IL DECRETO CURA ITALIA BOCCIATO DALLA UGL SANITA’. GIULIANO: ”NEL NOSTRO COMPARTO MISURE TAMPONE E NESSUNA GARANZIA DI STABILIZZAZIONE PER I LAVORATORI. 

ROMA. Dopo la pubblicazione in Gazzetta Ufficiale del Decreto Cura Italia 2020 la UGL Sanità ha analizzato il piano di supporto previsto per il Sistema sanitario Nazionale. “La situazione emergenziale dovuta al diffondersi del virus Covid-19 – sottolinea il segretario nazionale della Ugl Sanità Gianluca Giuliano – richiedeva importanti interventi per fronteggiare l’emergenza che però avrebbero dovuto porre le basi anche per una ripartenza e una stabilizzazione nel futuro di un sistema da tempo al collasso. Invece nel Decreto troviamo solo il ricorso all’incentivo degli straordinari per quegli operatori impegnati strenuamente in prima linea e nessuna menzione a riguardo di garanzie di stabilizzazione per i lavoratori come da noi sempre richiesto.

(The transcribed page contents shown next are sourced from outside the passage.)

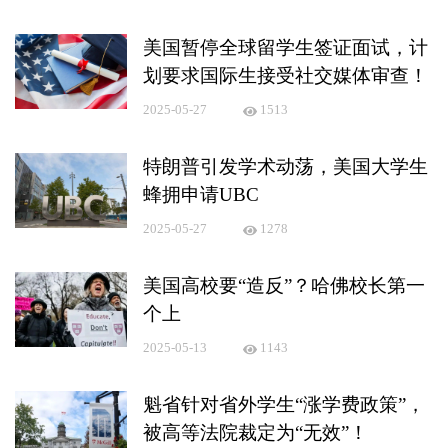
美国暂停全球留学生签证面试，计
划要求国际生接受社交媒体审查！
2025-05-27
1513
特朗普引发学术动荡，美国大学生
蜂拥申请UBC
2025-05-27
1278
美国高校要“造反”？哈佛校长第一
个上
2025-05-13
1143
魁省针对省外学生“涨学费政策”，
被高等法院裁定为“无效”！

Insomma una chiamata momentanea al fronte, dove la battaglia che si sta combattendo è estrema come dimostrato dall’aumento costante del numero dei contagiati tra gli operatori della sanità e purtroppo anche dalle prime vittime. Non c’è alcuna certezza che, quando il virus sarà debellato e l’Italia dovrà procedere a una difficile ripartenza, queste persone potranno continuare con il loro cammino nel mondo del lavoro al servizio dei cittadini. Sono presenti anche investimenti per l’Inail e il Ministero della Sanità. Sono condivisibili, ma avremmo preferito che maggiori risorse fossero direttamente sul personale coinvolto direttamente nella guerra al virus. Leggiamo anche di investimenti per personale medico dell’esercito, anche questi a tempo determinato. Sono sforzi economici plausibili ma che fanno nascere un interrogativo: che cosa ci aspetterà? Notiamo – conclude Giuliano – ampi poteri assegnati al Commissario di Gestione dell’Emergenza con la possibilità di utilizzo a ampio raggio delle strutture private in termini di personale e aumento di posti letto nei reparti di terapia intensiva. Ci chiediamo come mai un ruolo così specifico e delicato non sia stato assegnato a uno specialista del settore sanitario o comunque a una persona esperta nella gestione delle emergenze. Serviva maggiore coraggio con scelte proiettate al futuro per superare l’emergenza e porre le basi per un vero rilancio della sanità”.